To be successful in a creative / knowledge work setting, *especially* as a gun for hire, you need to be three things:
Good: obviously, you need to be good at what you do. If you’re not good, you should be developing your craft through continual curiosity to get good at it. If you’re not curious enough about what you’re doing, you should look inside yourself and ask why, maybe you’re not doing what you’re meant to be doing?
Fast: you need to deliver on time. If you don’t, people are not going to have you on their A list, because nobody likes to work with someone who is always shifting deadlines. I stress the delivery part of this statement which also includes follow through. Nobody likes to have to check up on projects, ask for progress or push to get follow-through.
Nice: be pleasant. By nice, I don’t mean “ruinous empathy” where you’re so nice you don’t give critique or tough feedback where it’s warranted, bend over backwards for the people you’re working with and have no boundaries. By nice I mean pleasant. You are simply enjoyable to be around, consistently. You make your colleagues look good. You know that if they shine, you shine.
We’ve all worked with people who are two of these combos:
The jerk who is good and fast: We call them when we’re in a pinch and brace ourselves.
The slowpoke who is good and nice: We call them when can afford to have a long lead time on a project
The B-lister who is nice and delivers on time: We call them when the budget is tight, we can’t get an A-lister, or it’s a project that is appropriate for someone who is still learning to tackle.

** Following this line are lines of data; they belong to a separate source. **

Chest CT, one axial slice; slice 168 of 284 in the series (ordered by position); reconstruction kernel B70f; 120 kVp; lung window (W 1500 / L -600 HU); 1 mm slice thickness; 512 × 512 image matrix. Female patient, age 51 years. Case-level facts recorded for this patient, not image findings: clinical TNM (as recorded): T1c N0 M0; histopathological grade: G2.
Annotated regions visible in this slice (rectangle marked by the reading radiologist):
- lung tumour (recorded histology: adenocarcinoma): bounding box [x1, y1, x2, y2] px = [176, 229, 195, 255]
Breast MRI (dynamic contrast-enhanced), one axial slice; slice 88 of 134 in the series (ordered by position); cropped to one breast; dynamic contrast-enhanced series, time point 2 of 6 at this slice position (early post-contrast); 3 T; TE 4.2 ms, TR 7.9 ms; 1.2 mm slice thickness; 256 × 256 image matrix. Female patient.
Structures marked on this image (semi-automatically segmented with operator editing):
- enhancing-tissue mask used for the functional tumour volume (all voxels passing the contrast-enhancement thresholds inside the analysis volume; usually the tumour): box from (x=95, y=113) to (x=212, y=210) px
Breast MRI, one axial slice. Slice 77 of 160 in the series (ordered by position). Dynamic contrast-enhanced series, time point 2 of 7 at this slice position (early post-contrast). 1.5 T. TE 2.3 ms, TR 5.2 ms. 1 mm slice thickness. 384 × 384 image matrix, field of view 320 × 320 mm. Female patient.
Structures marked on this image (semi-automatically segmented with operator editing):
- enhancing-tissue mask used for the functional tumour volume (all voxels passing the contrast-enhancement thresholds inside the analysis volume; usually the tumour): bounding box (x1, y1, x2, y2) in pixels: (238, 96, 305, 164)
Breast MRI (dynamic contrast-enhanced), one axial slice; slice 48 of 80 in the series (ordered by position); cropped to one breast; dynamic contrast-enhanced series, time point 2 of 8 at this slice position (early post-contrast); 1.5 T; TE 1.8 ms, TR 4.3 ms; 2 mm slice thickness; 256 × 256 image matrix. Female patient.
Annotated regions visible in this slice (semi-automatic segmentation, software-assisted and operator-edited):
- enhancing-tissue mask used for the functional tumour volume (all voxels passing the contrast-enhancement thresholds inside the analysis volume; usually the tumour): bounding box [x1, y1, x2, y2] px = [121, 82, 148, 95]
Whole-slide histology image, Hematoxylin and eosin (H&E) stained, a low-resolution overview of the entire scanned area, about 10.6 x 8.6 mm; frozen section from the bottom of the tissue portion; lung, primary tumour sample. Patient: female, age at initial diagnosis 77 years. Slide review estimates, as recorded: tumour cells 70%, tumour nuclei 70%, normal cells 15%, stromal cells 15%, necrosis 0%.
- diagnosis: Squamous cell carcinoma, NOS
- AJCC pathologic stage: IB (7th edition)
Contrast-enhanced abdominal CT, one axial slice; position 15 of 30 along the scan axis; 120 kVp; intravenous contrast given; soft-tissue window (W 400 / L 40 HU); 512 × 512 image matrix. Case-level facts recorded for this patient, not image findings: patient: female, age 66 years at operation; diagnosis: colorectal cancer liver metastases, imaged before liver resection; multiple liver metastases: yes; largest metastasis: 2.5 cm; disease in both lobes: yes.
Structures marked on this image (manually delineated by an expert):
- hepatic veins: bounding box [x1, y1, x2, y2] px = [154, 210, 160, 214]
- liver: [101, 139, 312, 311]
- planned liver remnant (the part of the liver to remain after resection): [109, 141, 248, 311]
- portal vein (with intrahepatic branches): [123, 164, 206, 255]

What Jamie pointed out to me is that the easiest of these three is to be nice.
Learning to be good takes years. Learning to deliver on time and have follow-through takes a lot of trial and error. These things don’t happen over night.
If you’ve ever talked to a celebrity, or talked to someone who has, one of the first things they point out is how nice that person is. Especially because fame and ego can quickly corrupt grace, people quickly point how how kind and generous that celeb is – with their team, with the interviewer or or person they’re meeting with. If they’re not, we notice and take not right away. I don’t think it’s a huge surprise that some of the biggest stars infamously have insane work ethics and are also known for being gracious and attentive. One of the primary examples is Beyonce.
There’s a poster that looks much nicer than my crappy diagram by British designer Anthony Burrill. This hung in an office I worked in in London. (Normally I hate anything that looks vaguely like a motivational poster that could be shouting at me from a WeWork conference room, but this art was before that era and also it is a very different context in Britain where the language is much more realistic – if not at times even pessimistic – about what one can accomplish within their means and place in society)
Unrelated, I’ve totally turned into that person who dresses all in black and white. Once upon a time I used to be all colors and patterns, and today my suitcase looks like this: super modular, no time for decision making.
If I was doing this all over again, I might have tried to acquire some of these staple pieces before I started doing this job ha. I asked one of our investors Sydney if I should include this image and she was like yea go for it you’re always putting in surprising things ha! I mean, this is real life.
Jams: what I’m into
ICYMI Lizzo and Missy Elliott did a collab. Omggggggg
Also this video by Lily Singh on how to make a Migos song is hilarious if you haven’t seen it yet.